The result is avoidable graph noise, weaker path scoring, and limited support for time-aware truth queries.

2) Goals

  1. Make edge quality measurable and queryable.
  2. Make relationship semantics explicit and stable.
  3. Preserve historical truth while improving current-truth retrieval.
  4. Keep SQLite-first and agent-scoped architecture intact.

3) Proposed capability set

A) Confidence and provenance on dependency edges

Extend entity_dependencies with:

  • confidence (0.0-1.0)
  • reason (constrained provenance class)
  • optional evidence_count

Traversal ranking uses a bounded composite signal, defaulting to: score = strength * confidence * association_weight

B) Dynamic association signal

Add co-occurrence signal to dependencies:

  • co-mention and co-retrieval increments
  • normalized association (NPMI-style)
  • hub homeostasis caps to avoid high-degree domination

C) Relationship taxonomy

Introduce constrained dependency types (initial proposal):

  • uses, depends_on, blocks, supersedes, relates_to, derives_from

Migration strategy:

  • phase 1: dual-write with legacy_type
  • phase 2: strict validation and backfill complete

D) Temporal lineage and current-truth filtering

Extend memory lineage for ontology-aware retrieval:

  • parent_id, root_id, relation_type, is_latest
  • retrieval defaults prefer latest truth while preserving expansion path

Compatibility with supersession:

  • attribute supersession and memory lineage stay linked
  • constraints never auto-superseded

4) Non-goals

  • No separate graph database migration.
  • No product UI governance workflow in this spec.
  • No model architecture changes to predictor internals.

5) Integration contracts

Ontology Evolution Core <-> Desire Paths

  • DP traversal ranking consumes confidence/provenance/association fields.
  • Bounded traversal remains mandatory.
  • Constraint surfacing invariant remains hard override.

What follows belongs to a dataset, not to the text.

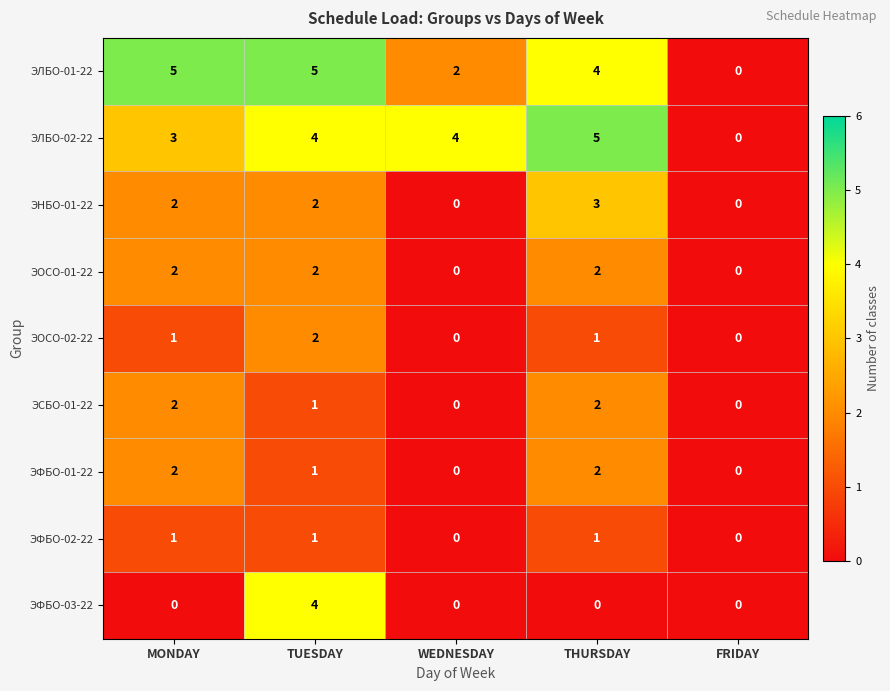

Count the ЭОСО-01-22 values in the range 0 to 2.

5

Ontology Evolution Core <-> Retroactive Supersession

  • Supersession updates lineage fields when applicable.
  • Current-truth retrieval respects is_latest=1 by default.

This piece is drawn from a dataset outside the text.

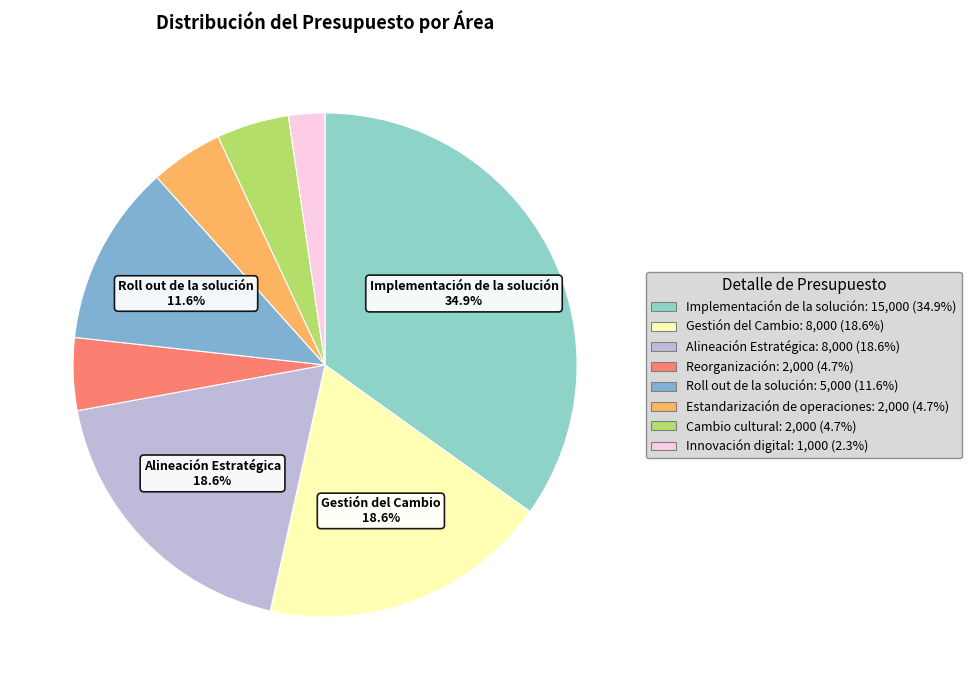

How many slices are in this pie chart?

8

Ontology Evolution Core <-> Predictive Scorer

  • New structural features available for scoring: confidence aggregates, association weights, lineage depth.

6) Rollout phases

Phase 1 (safe defaults)

  • Add new columns with defaults.
  • Backfill confidence/reason minimally.
  • Enable read-path use behind config flags.

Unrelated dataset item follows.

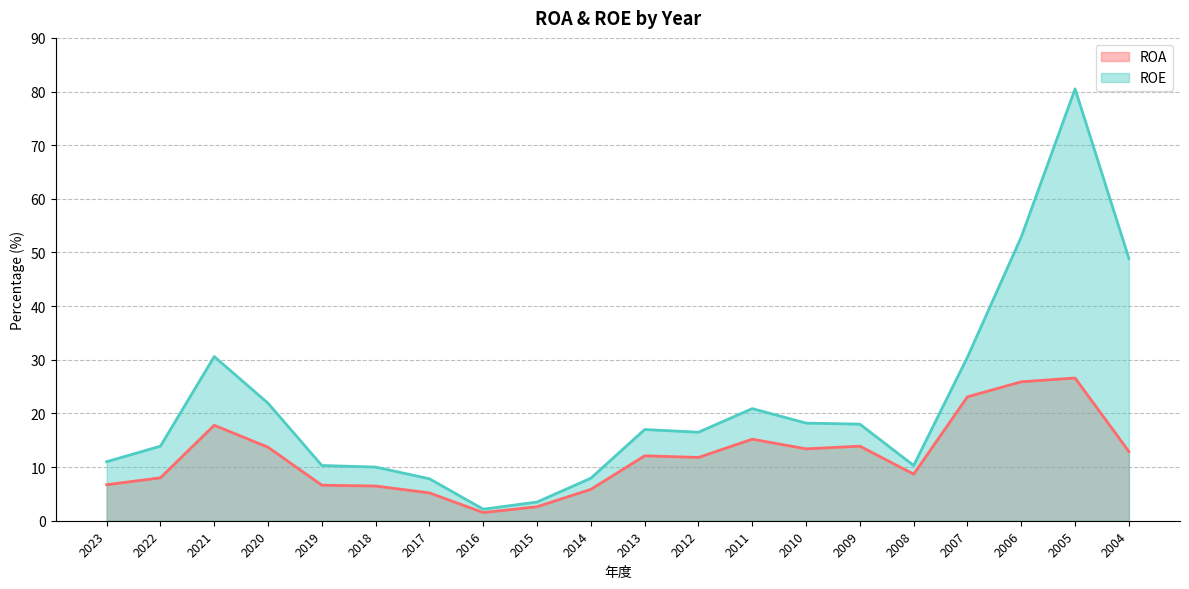

Reading left to right, transcribe all the data shown in this chart.

ROA: 6.7	8.0	17.8	13.7	6.6	6.5	5.2	1.5	2.6	5.8	12.1	11.8	15.2	13.4	13.9	8.7	23.1	25.9	26.6	12.9
ROE: 11.0	13.9	30.6	21.9	10.3	10.0	7.8	2.1	3.5	7.9	17.0	16.5	20.9	18.2	18.0	10.3	30.5	52.9	80.5	48.9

Phase 2 (behavioral adoption)

  • Turn on ranking usage for confidence/association.
  • Add relationship taxonomy validation.
  • Add lineage-aware query mode.

Phase 3 (strict mode)

  • Enforce typed relationship constraints.
  • Deprecate legacy relationship mapping paths.

7) Validation and tests

  • Migration idempotency for all new fields.
  • Traversal tests proving low-confidence edges are deprioritized.
  • Co-occurrence normalization tests (hub cap behavior).
  • Lineage tests for latest-truth and history expansion.
  • Agent scope isolation across all new queries.

8) Success metrics

  • Lower false-positive traversal paths in benchmark suite.
  • Higher MRR/Precision@K without recall collapse.
  • Lower stale-fact incidence in current-truth retrieval.
  • Reduced orphan/hub-skew graph health metrics.

9) Open decisions

  1. Final minimal relationship taxonomy for v1 strict mode.
  2. Default weights for confidence vs association vs strength.
  3. Whether lineage lives only on memories or partially on attributes too.